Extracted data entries
* START *

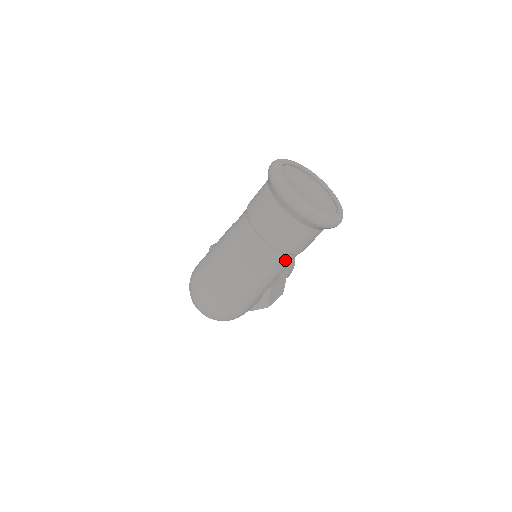
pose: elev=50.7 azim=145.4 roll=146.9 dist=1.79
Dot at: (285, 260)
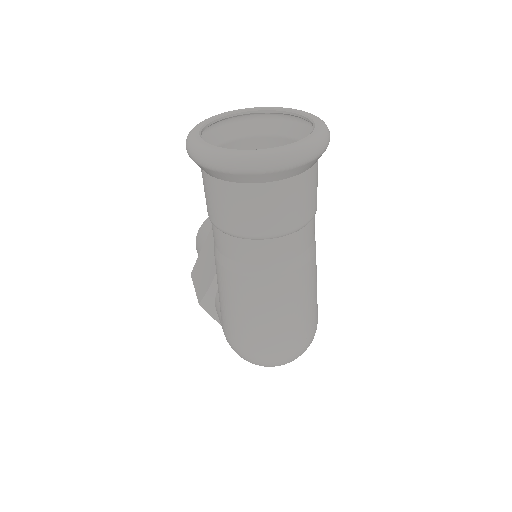
Dot at: (314, 224)
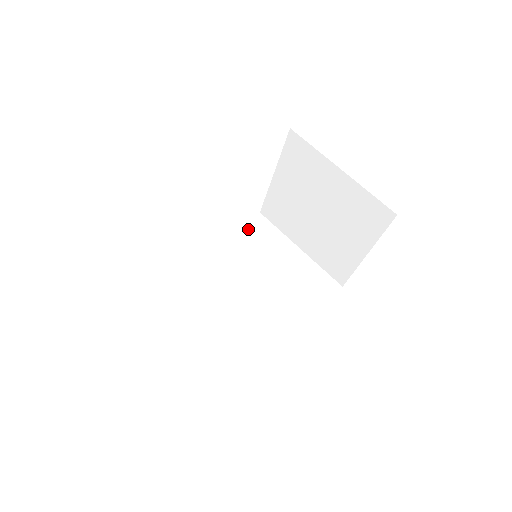
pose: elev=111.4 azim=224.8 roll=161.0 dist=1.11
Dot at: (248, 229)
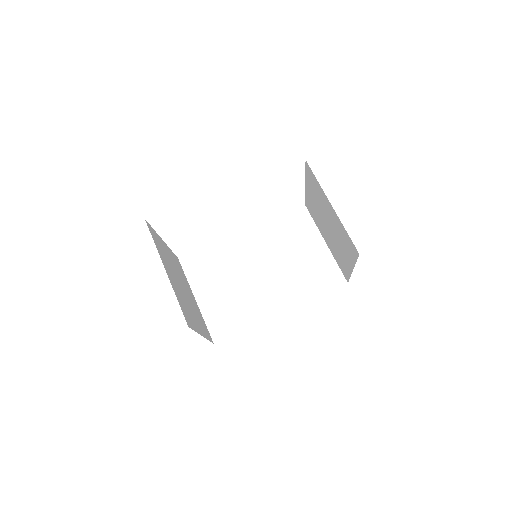
Dot at: (288, 219)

* END *

* Directions
Retype every line of the entries exactly, leaving out the pictures.

* Full solution
pose: elev=50.7 azim=145.4 roll=146.9 dist=1.79
Dot at: (285, 260)
Dot at: (314, 224)
pose: elev=111.4 azim=224.8 roll=161.0 dist=1.11
Dot at: (248, 229)
Dot at: (288, 219)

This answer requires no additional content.